*** Opening of SUPPLIED RECORDS ***

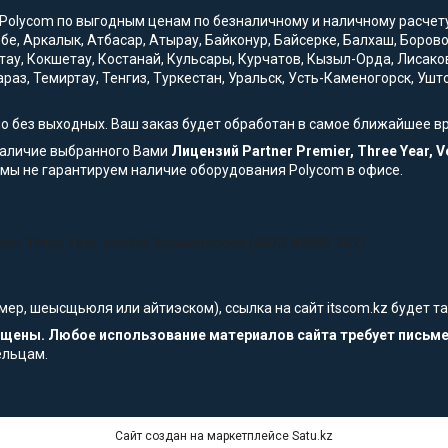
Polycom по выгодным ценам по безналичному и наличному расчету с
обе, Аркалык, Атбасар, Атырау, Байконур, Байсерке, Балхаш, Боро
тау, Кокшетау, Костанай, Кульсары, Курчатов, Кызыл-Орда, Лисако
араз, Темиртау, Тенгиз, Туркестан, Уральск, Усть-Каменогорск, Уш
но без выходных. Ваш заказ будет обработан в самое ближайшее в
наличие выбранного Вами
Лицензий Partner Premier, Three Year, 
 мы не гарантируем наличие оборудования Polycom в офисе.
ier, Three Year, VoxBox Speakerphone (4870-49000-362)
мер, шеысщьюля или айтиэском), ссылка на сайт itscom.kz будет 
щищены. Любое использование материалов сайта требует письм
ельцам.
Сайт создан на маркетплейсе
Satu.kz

*** Close of SUPPLIED RECORDS ***

▶ [EXERCISE DIRECTIONS]
Output the data exactly. Pictures don't belong in the result.

▶ [REPLY TO THE EXERCISE]
Polycom по выгодным ценам по безналичному и наличному расчету с
обе, Аркалык, Атбасар, Атырау, Байконур, Байсерке, Балхаш, Боро
тау, Кокшетау, Костанай, Кульсары, Курчатов, Кызыл-Орда, Лисако
араз, Темиртау, Тенгиз, Туркестан, Уральск, Усть-Каменогорск, Уш
но без выходных. Ваш заказ будет обработан в самое ближайшее в
наличие выбранного Вами
Лицензий Partner Premier, Three Year, 
 мы не гарантируем наличие оборудования Polycom в офисе.
ier, Three Year, VoxBox Speakerphone (4870-49000-362)
мер, шеысщьюля или айтиэском), ссылка на сайт itscom.kz будет 
щищены. Любое использование материалов сайта требует письм
ельцам.
Сайт создан на маркетплейсе
Satu.kz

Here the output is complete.